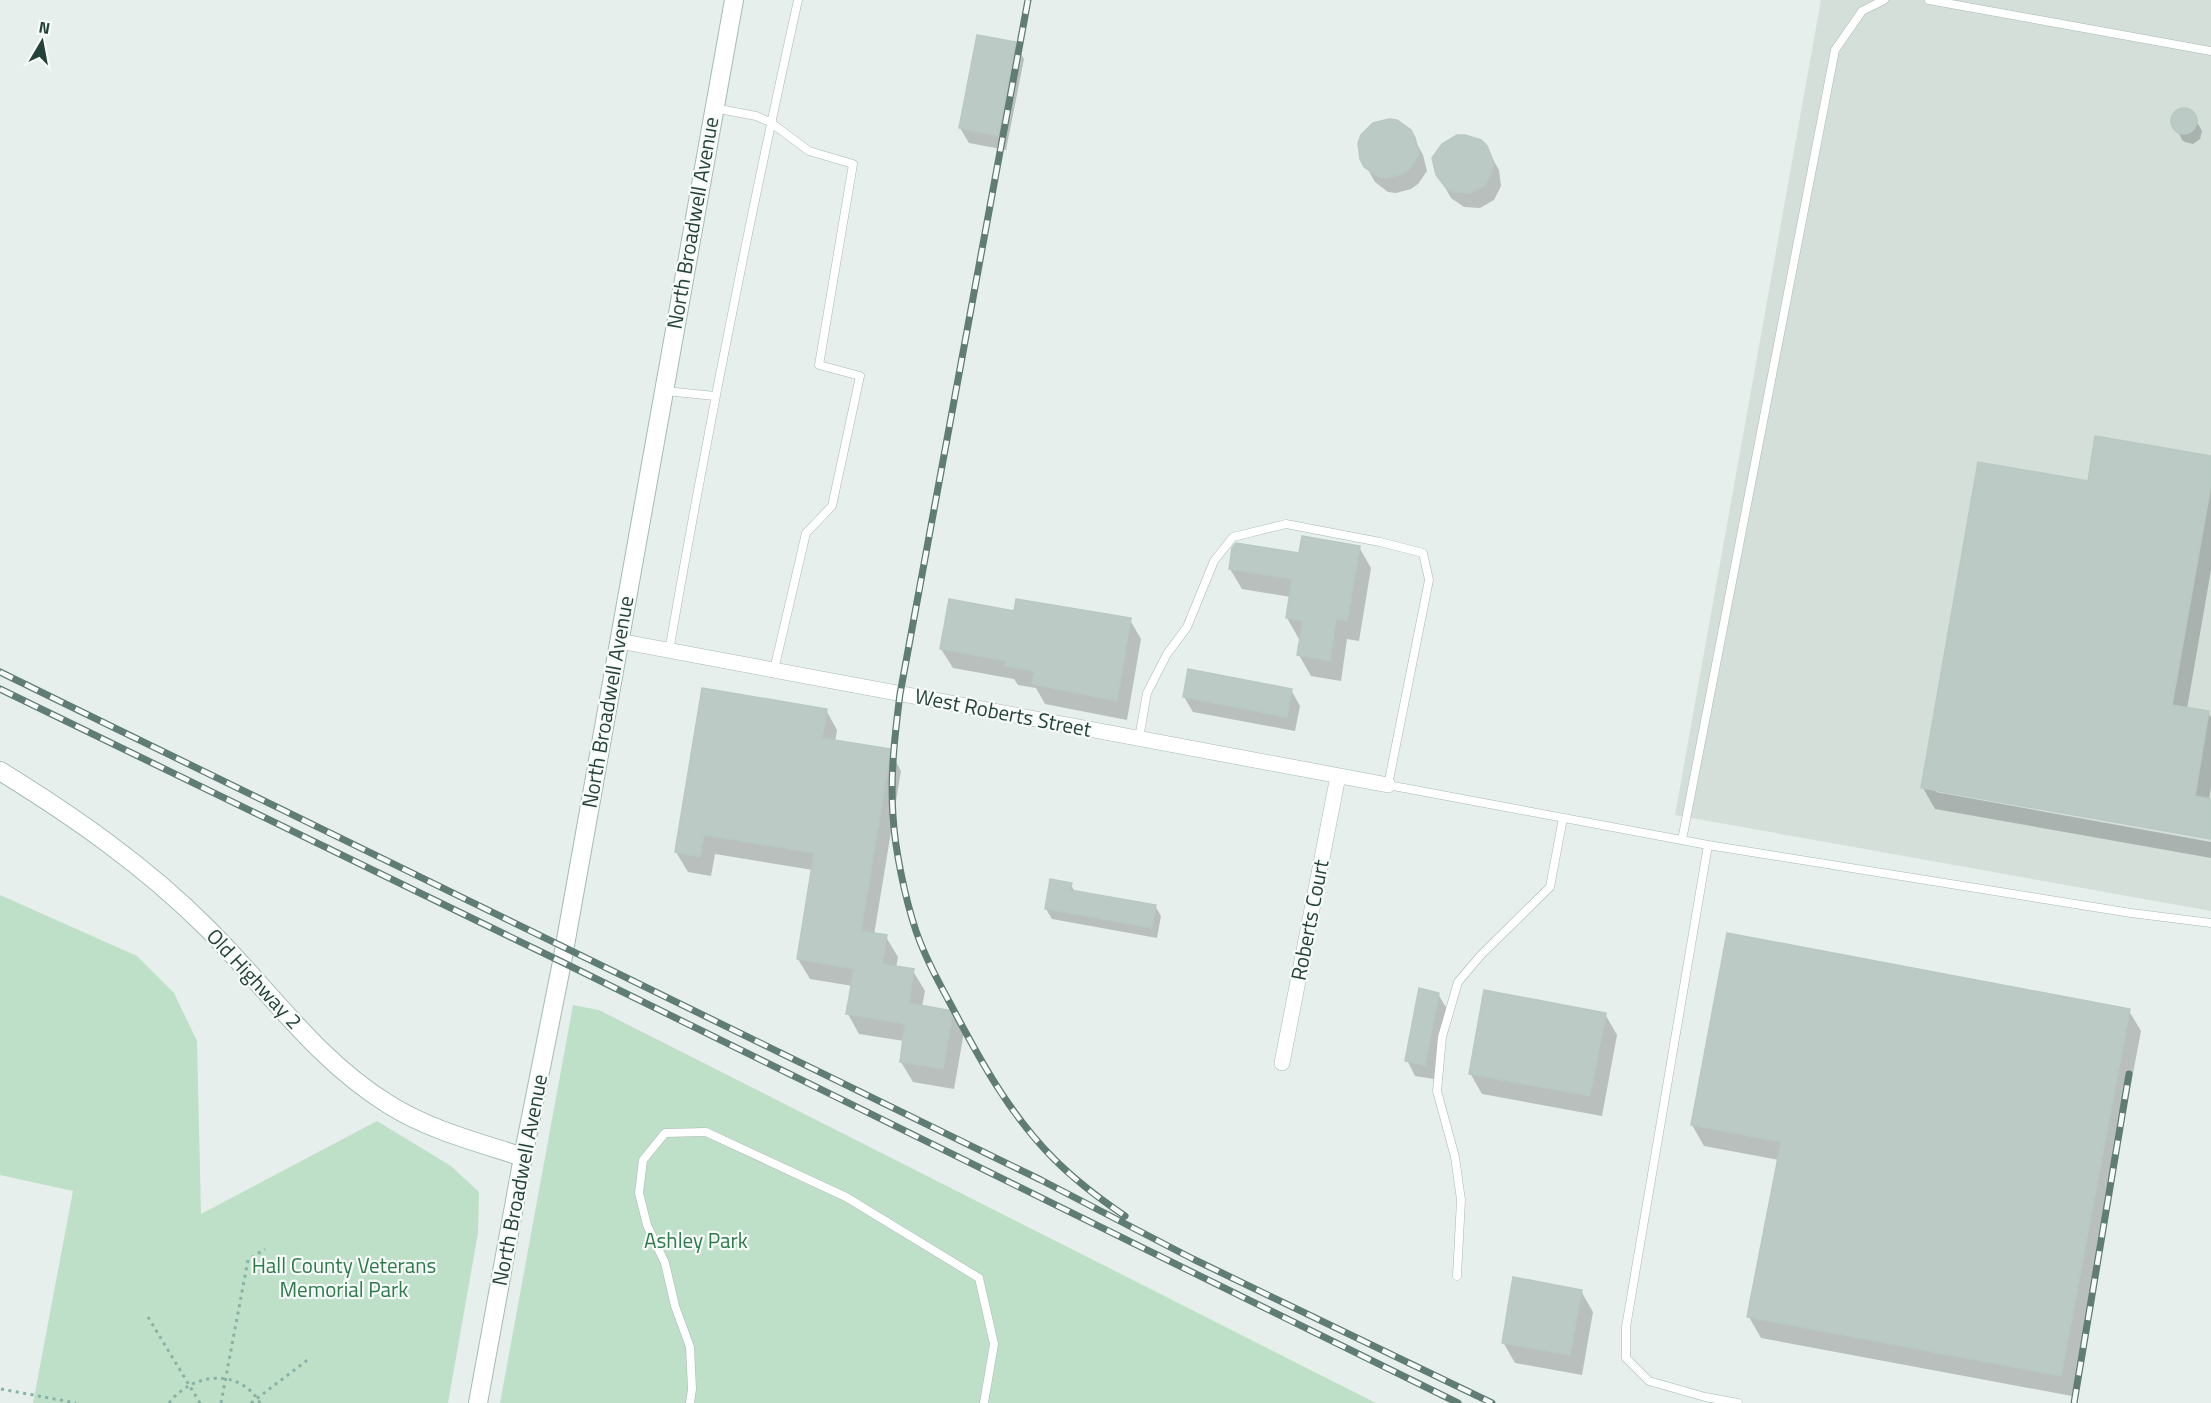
<svg xmlns="http://www.w3.org/2000/svg" width="2211" height="1403" viewBox="0 0 2211 1403" font-family="'Titillium Web',sans-serif">
	<rect width="100%" height="100%" fill="#e6efeb"/>
	<path fill="#d4dfda" d="M1821 0H2211V911L1675 815Z"/>
	<path fill="#bfe0c8" d="M0 895 137 956 174 993 197 1041 201 1214 377 1121 451 1166 479 1192 478 1233 448 1403H33L73 1191 0 1175Z
		M573 1005 599 1010 1376 1403H500Z"/>
	<path fill="#0003" d="M1015 44 1024 59 1006 150 969 143 960 128Z
		M2184 110 2192 113 2202 131 2200 139 2193 144 2185 142 2182 140 2173 121 2176 113Z
		M1410 131 1423 155 1427 171 1418 184 1411 189 1396 193 1388 192 1375 182 1362 159Z
		M1486 147 1499 170 1501 186 1494 200 1480 208 1464 207 1451 198 1438 175Z
		M2211 458V570L2187 709 2208 713 2211 717V787L2209 800 2211 801V839L1936 789V792L2211 842V858L1935 809 1923 788 2089 482Z
		M1359 547 1371 568 1359 641 1347 639 1341 681 1311 676 1299 655 1302 639H1299L1287 618 1291 597 1242 589 1230 569 1300 555Z
		M1016 612 1130 620 1141 639 1127 720 1045 704 1036 688 1018 685 1014 679 953 668 941 649Z
		M1291 690 1300 706 1295 731 1193 712 1184 697Z
		M826 710 837 730 835 742 890 751 901 771 874 935 886 937 898 957 896 968 913 971 925 991 922 1007 952 1012 964 1032 954 1089 913 1082 901 1062 904 1041 859 1034 848 1014 853 986 810 979 798 959 813 870 715 854 711 876 688 872 676 852Z
		M1071 885 1075 892 1155 906 1161 916 1157 938 1052 919 1046 909Z
		M1438 994 1447 1009 1434 1079 1415 1076 1407 1060Z
		M2129 1011 2141 1031 2072 1396 1761 1338 1749 1317 1779 1160 1704 1146 1692 1125Z
		M1605 1014 1617 1035 1602 1116 1482 1094 1470 1073Z
		M1581 1291 1593 1312 1582 1375 1515 1363 1503 1342Z"/>
	<path fill="#bbcac4" stroke="#b8c9c2" stroke-width="1.5" d="M977 35 1016 42 998 136 959 128Z
		M2171 121a13 13 0 1 1 26 0a13 13 0 1 1-26 0Z
		M1389 119 1397 120 1411 130 1415 138 1419 154 1409 169 1402 174 1386 178 1378 176 1364 167 1360 159 1358 143 1361 135 1373 123Z
		M1457 135H1465L1481 140 1487 146 1493 161V170L1485 185 1470 193 1454 192 1446 188 1436 175 1432 158 1442 144Z
		M2095 436 2211 456V485L2172 705 2209 711 2195 796 2211 799V839L1921 788 1978 462 2088 481Z
		M1302 536 1360 546 1347 621 1336 619 1330 661 1297 655 1303 621 1286 618 1292 579 1229 569 1232 548 1236 543 1299 553Z
		M949 599 1014 611 1016 599 1131 618 1117 701 1032 684 1034 671 1005 666 1006 661 940 649Z
		M1188 669 1292 689 1287 717 1183 697Z
		M702 688 827 709 822 738 891 749 861 931 887 935 882 964 914 969 909 1003 953 1011 943 1069 900 1062 905 1024 846 1014 854 969 797 959 814 853 704 835 700 857 675 852Z
		M1050 879 1072 883 1070 890 1156 905 1152 928 1045 909Z
		M1727 933 2130 1009 2061 1376 1747 1317 1781 1142 1691 1125Z
		M1419 988 1439 993 1425 1065 1405 1061Z
		M1484 990 1606 1013 1590 1096 1469 1074Z
		M1513 1277 1582 1290 1570 1355 1502 1343Z"/>
	<g fill="none" stroke-linecap="round" stroke-linejoin="round">
		<g stroke="#a8b8b2" stroke-width="9">
			<path id="lane" d="M1929 0 2211 51
				M714 108 756 116 770 122 809 151 853 164 819 365 860 376 832 506 806 533 774 670
				M665 391 715 396
				M669 651C707 433 750 216 798 0
				M1139 738 1147 693 1167 654 1187 627 1214 561 1233 537 1286 524 1380 542 1423 553 1429 580 1388 785 1708 845 2131 913 2211 923
				M1682 840 1835 50 1862 11 1884 0
				M1708 845 1626 1327V1358L1649 1381 1705 1397 1738 1403
				M1457 1276 1461 1200 1455 1157 1437 1091 1442 1037 1458 982 1481 955 1550 887 1563 818
				M690 1403 692 1389 690 1347 675 1306 665 1263 647 1225 639 1193 643 1160 665 1133 706 1132 846 1197 979 1278 994 1344 984 1403"/>
		</g>
		<g stroke="#a8b8b2" stroke-width="16">
			<path id="street" d="M619 641 1388 785
				M1282 1063 1338 776"/>
		</g>
		<g stroke="#a4bbb3" stroke-width="20">
			<path id="secondary" d="M0 771C73 816 145 866 206 927 266 986 315 1059 388 1104 429 1130 477 1142 523 1157
				M478 1403 523 1157 562 962 734 0"/>
		</g>
		<path stroke="#86b3a5" stroke-width="3" stroke-dasharray="3 4.5" stroke-linecap="butt" d="M148 1317 200 1403
			M1 1389 76 1403
			M169 1403C192 1373 239 1367 260 1403
			M221 1403 248 1260 265 1249
			M251 1403 310 1358"/>
		<use href="#lane" stroke="#fff" stroke-width="8"/>
		<use href="#street" stroke="#fff" stroke-width="15"/>
		<use href="#secondary" stroke="#fff" stroke-width="18"/>
		<g stroke="#5f7d75" stroke-width="7">
			<path id="rail" d="M1028 0 900 694C895 734 890 775 893 816 895 850 905 898 916 931 925 957 938 981 951 1005 980 1060 1010 1115 1054 1159 1076 1181 1100 1199 1125 1216
				M0 672 1041 1180 1193 1259 1492 1403
				M0 689 562 962 1458 1403
				M2074 1403 2129 1074"/>
		</g>
		<use href="#rail" stroke="#f7fbf9" stroke-width="4.5" stroke-dasharray="14" stroke-linecap="butt"/>
	</g>
	<g text-anchor="middle" stroke-width="4.5" stroke-linejoin="round" paint-order="stroke">
		<g font-size="21" fill="#24423a" stroke="#f7fbf9">
			<text transform="translate(693 223) rotate(-80)" y="7">North Broadwell Avenue</text>
			<text transform="translate(608 702) rotate(-80)" y="7">North Broadwell Avenue</text>
			<text transform="translate(1003 713) rotate(11)" y="7">West Roberts Street</text>
			<text transform="translate(1310 920) rotate(-79)" y="7">Roberts Court</text>
			<text transform="translate(254 979) rotate(47)" y="7">Old Highway 2</text>
			<text transform="translate(520 1180) rotate(-79)" y="7">North Broadwell Avenue</text>
		</g>
		<g font-size="21" fill="#2d7a4b" stroke="#f7fbf9">
			<text x="696" y="1248">Ashley Park</text>
			<text x="344" y="1273">Hall County Veterans<tspan x="344" dy="24">Memorial Park</tspan></text>
		</g>
	</g>
	<g transform="translate(42 42) rotate(10)" stroke="#f7fbf9" stroke-width="4.5" paint-order="stroke">
	<path d="M0-4.5L10 22L0 15L-10 22Z" fill="#24423a"/>
	<text y="-9" font-size="16" font-weight="bold" text-anchor="middle" fill="#24423a">N</text>
	</g>
</svg>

WHAT THE TASK ASKS: Look through the data and show every line containing "Roberts".

RESPONSE BELOW:
			<text transform="translate(1003 713) rotate(11)" y="7">West Roberts Street</text>
			<text transform="translate(1310 920) rotate(-79)" y="7">Roberts Court</text>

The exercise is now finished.